Citizen OrganicGeorge:
“Do you really think the opt-in or opt-out will survive the Senate-House conference?”
Short answer: “NO”
What we are lookin for here is how hard One Hung Harry Reid wants to make it on the progressives to get legislation that will create a program that will work. Right now our biggest hope is that Reid will hold on to his dream of re-election, the people of Nevada keep a firm hold of his genitals and the House of Representatives will pass the Medicare Plus package.
As I have been sayin’ for months now, the success or failure of this entire excercise is in the House of Representatives…if Pelosi wants a program that works she will step on Stenny Hoyer’s cape and if she wants Rahm and the fascists to take back the House in 2010, she will let ‘im run a weak bill into conference.
Follow the baseline politics, who gains from a weak bill that won’t make a difference in the economy or the budget within the first year? Answer: no one including the White House benefits from a clusterfuck of a bill like the Clintons tried to bring in 1993-94. Pelosi loses her speakership and the Democrats lose majorities in both houses, Harry loses his leadership, and Obama doesn’t make it beyond 2012.
The stars and the politics line up perfectly, but the only force that can make it happen is out here in the great mass of real folks
A bit off topic, but I just heard mention on MSNBC that the low life Lieberman will join the Republicans in a filibuster unless the PO is removed from the proposed merged Senate bill.
This is not unexpected from this vile worm, but the minimum that we ought to demand is that he be recalled by the people of Connecticut forthwith. Ways to practically accomplish this should be started.
In the meantime under no circumstances should this maggot be left in the Democratic Caucus and he should be stripped of any vestige of chairmanship or influence. Let this prick suffer the consequences.
The Senate Democrats should not withdraw from considering a merged bill with a PO nor be frustrated in this effort by this miscreant sack of shit.

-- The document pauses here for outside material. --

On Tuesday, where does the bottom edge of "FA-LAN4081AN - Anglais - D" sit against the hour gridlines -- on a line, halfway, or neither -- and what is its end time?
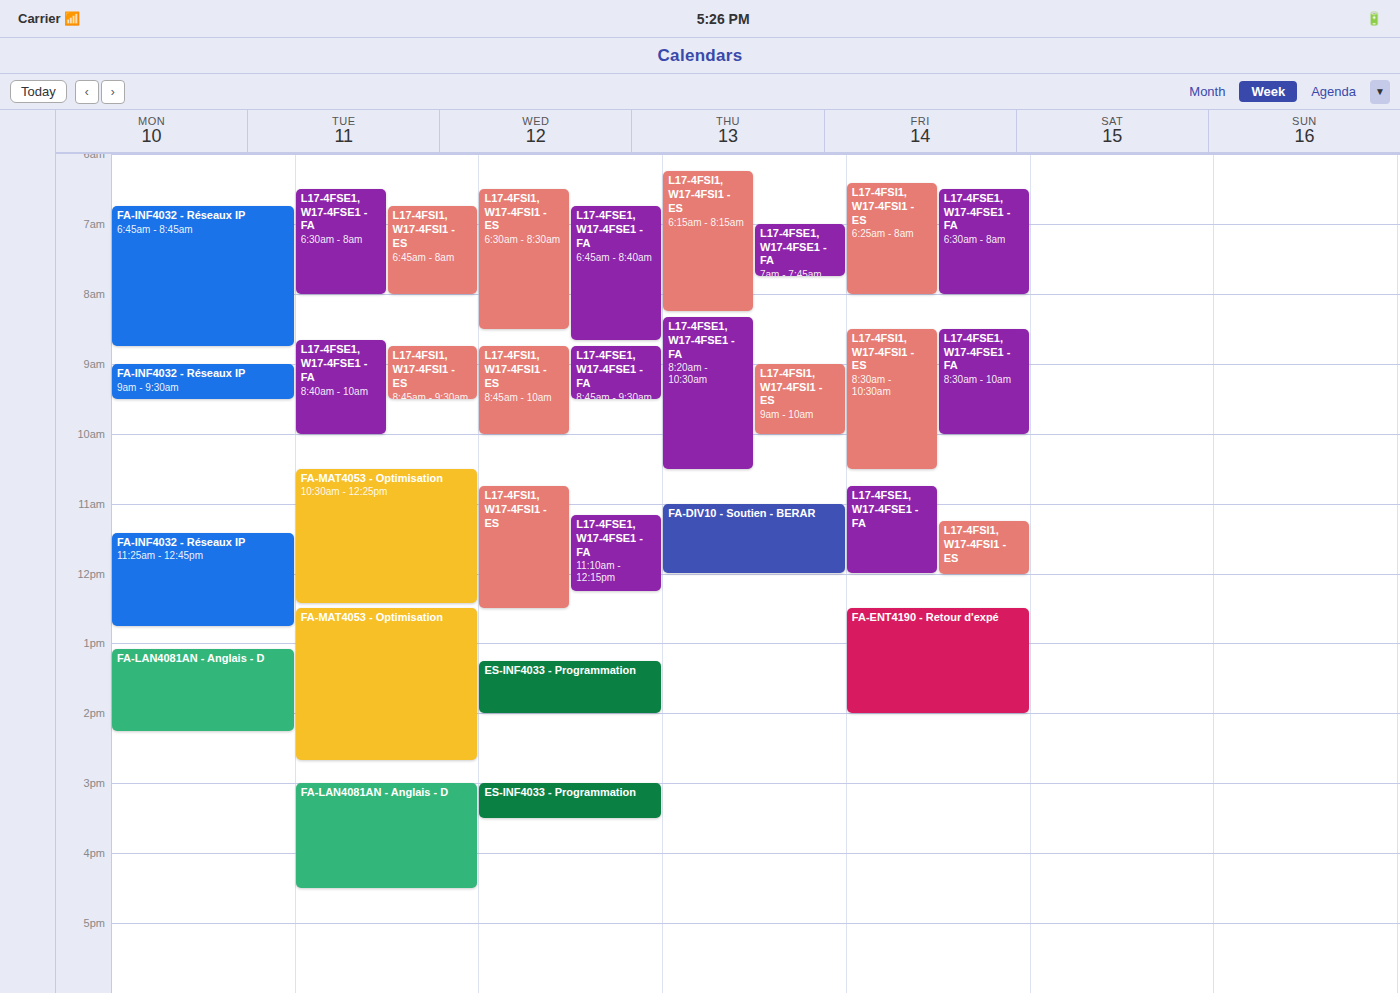
4:30 PM -- halfway between the 4 PM and 5 PM lines.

If this son of a whore wants to filibuster then fine and let him be relegated to irrelvancy in any measure he proposes. Leave it to the people of Connecticut if they want this shill to be the pariah that represents their state.
In addition the Senate should move ahead with rescinding the anti-trust provision given to insurers and then prosecute it fully so that they are driven out of markets and other comapnies can take their place. Further Medicare and all providers and insurers should be allowed to bargain down prices from drug companies.
The long and short of it is that there is much that can be done in reprisal against this scum and nothing should be spared in doing so.